#### Your goal:
Show every line of the records that contains the word "largest".

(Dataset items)
____
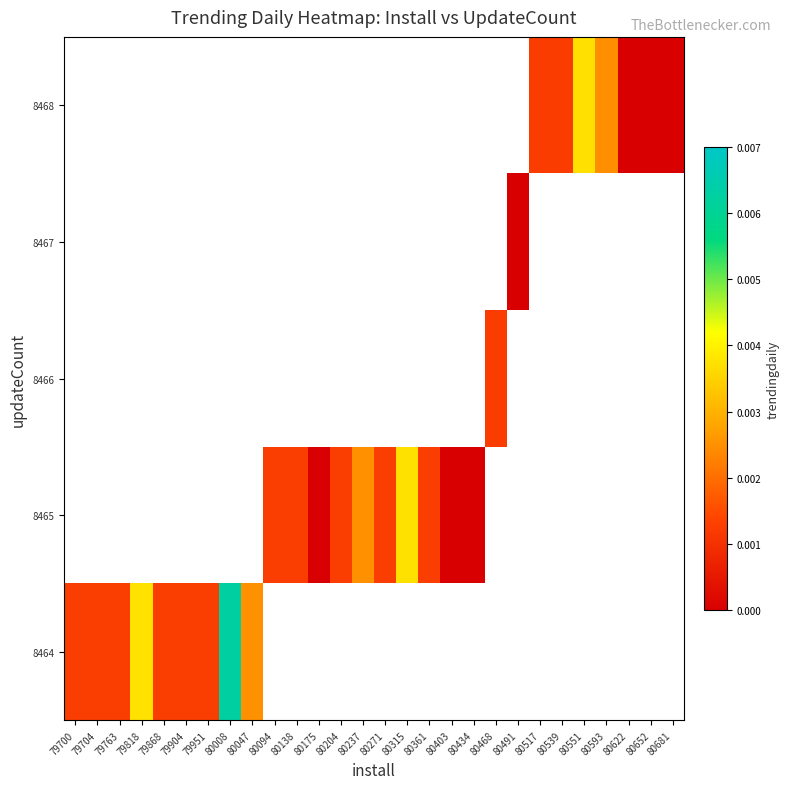

How many values in 8466 are above zero?

1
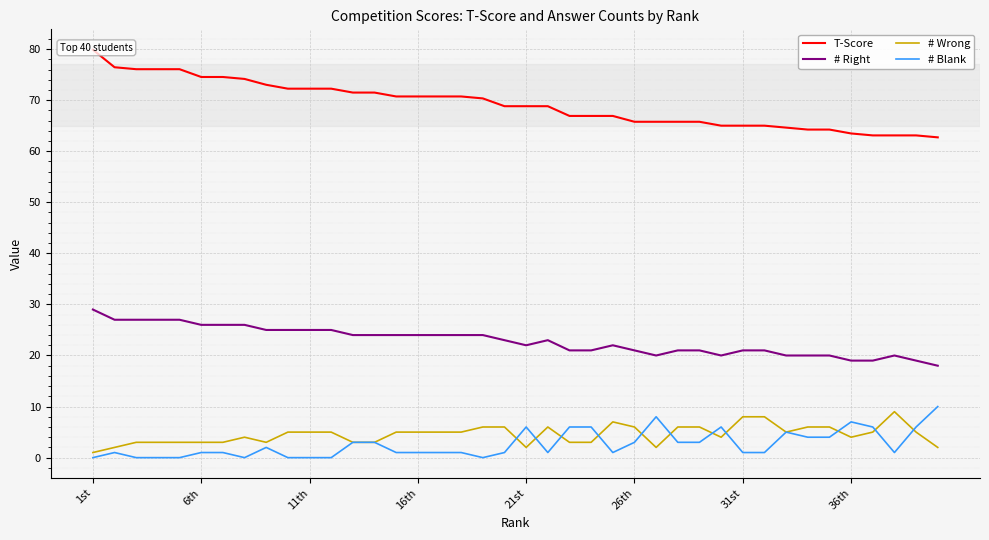

How many series are shown in this chart?

4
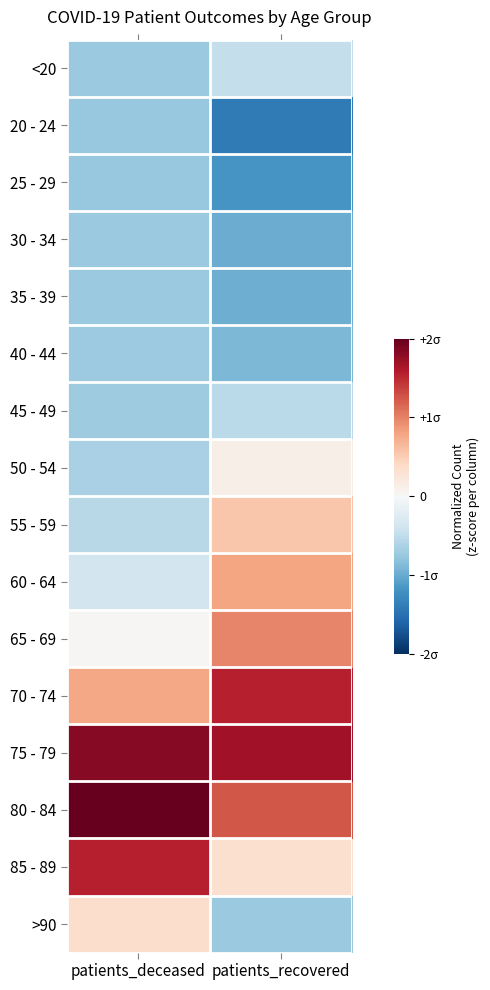

Which series has the widest spread of values?

85 - 89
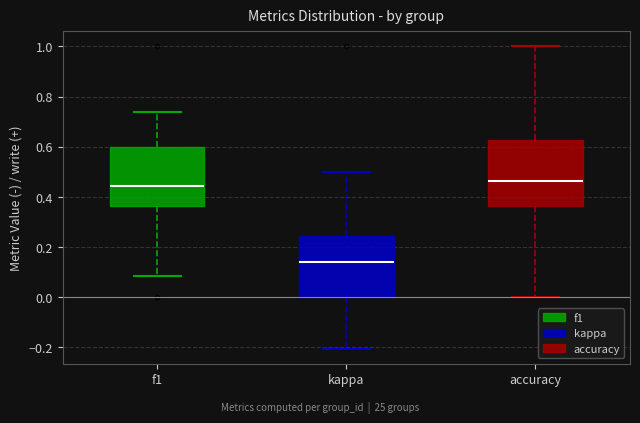

Where does the lower whisker of the box for f1 end on the y-axis? The values are not printed on the chart, so give them approximately, as read against the axis.

0.08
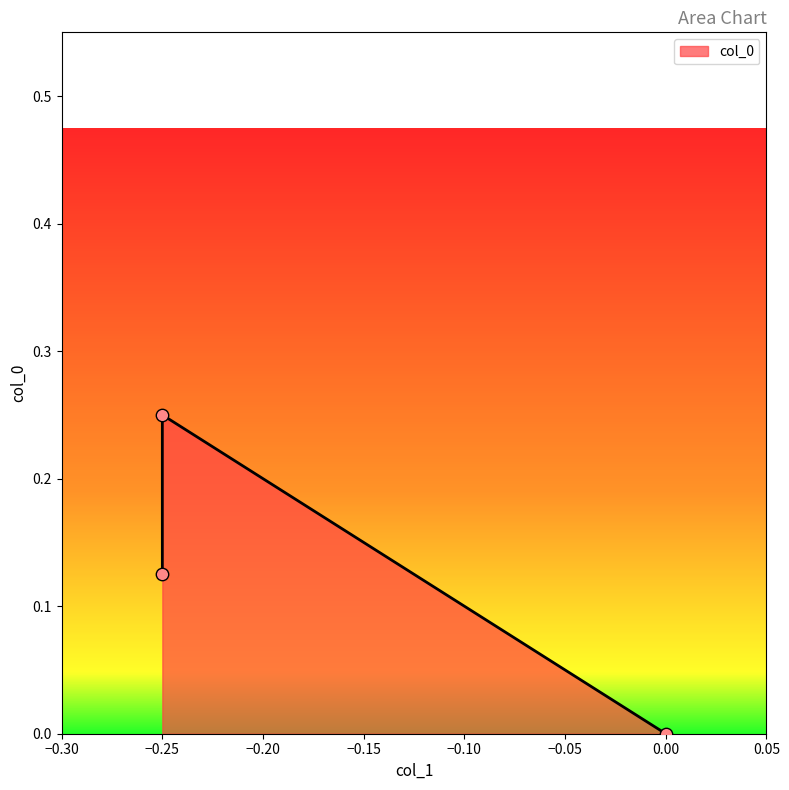

What is the change in value from -0.25 to 0.0?

-0.2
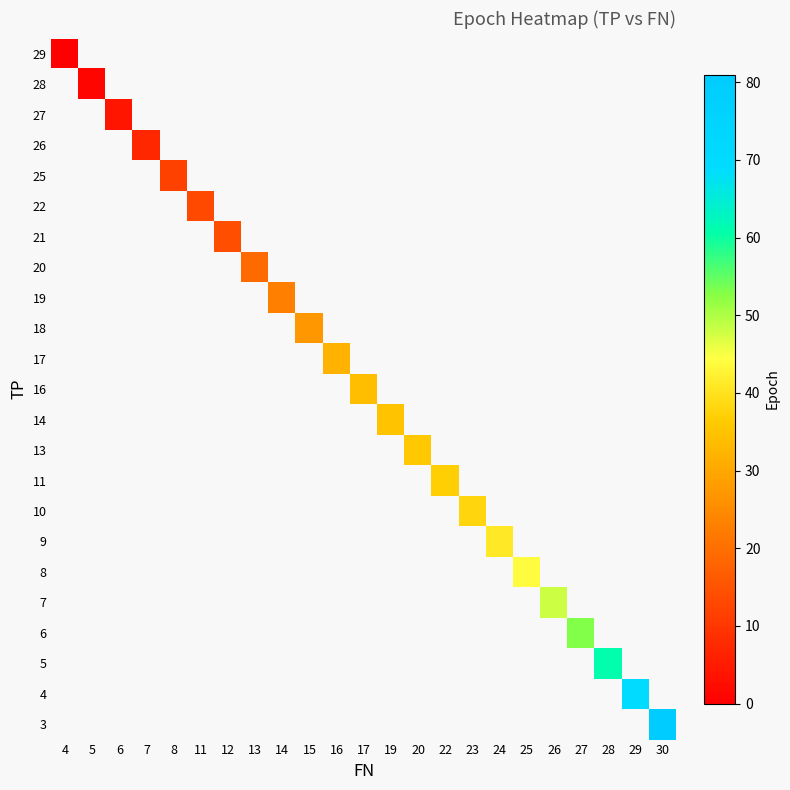

How many data points does each series have?

23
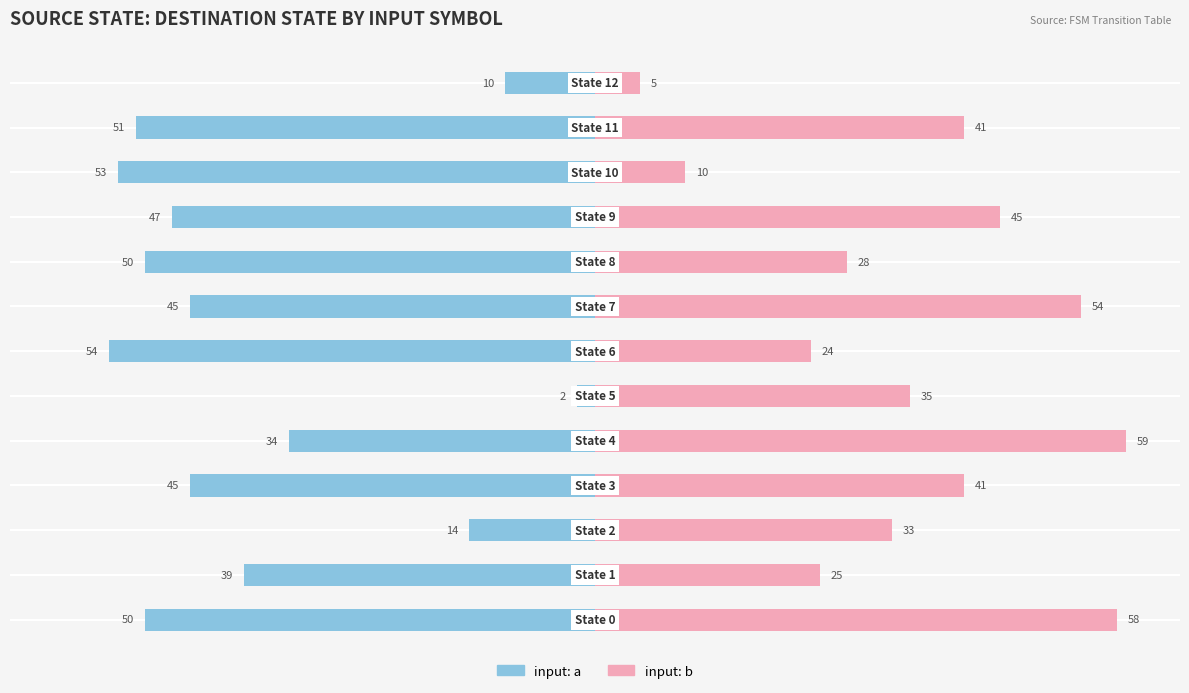

Which series has the largest range (max minus min)?

input: b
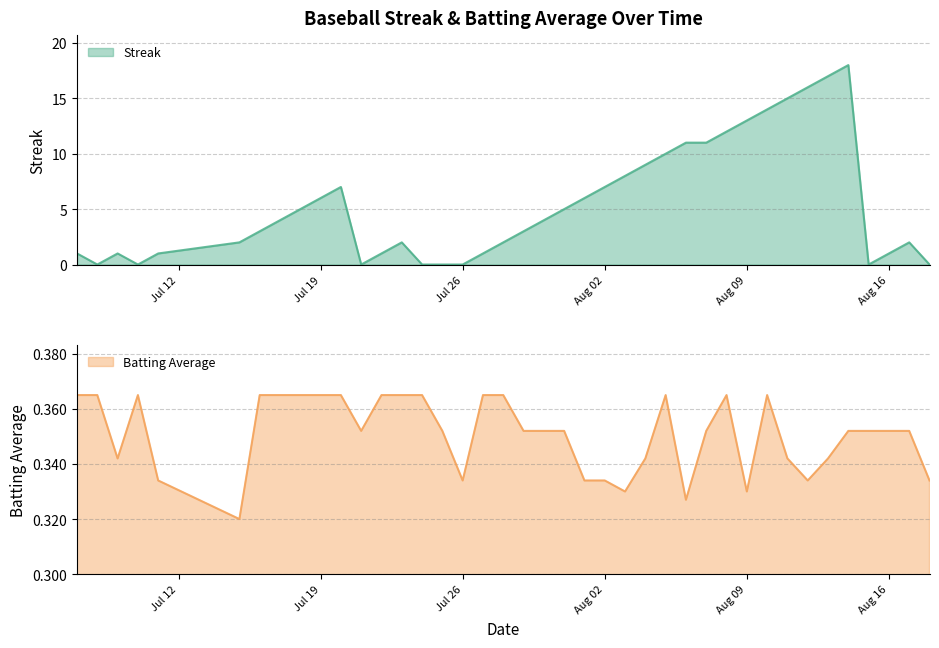

Which series has the largest total across all categories?

Streak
____
#### Result below:
Which series has the largest range (max minus min)?
Which series has the largest total across all categories?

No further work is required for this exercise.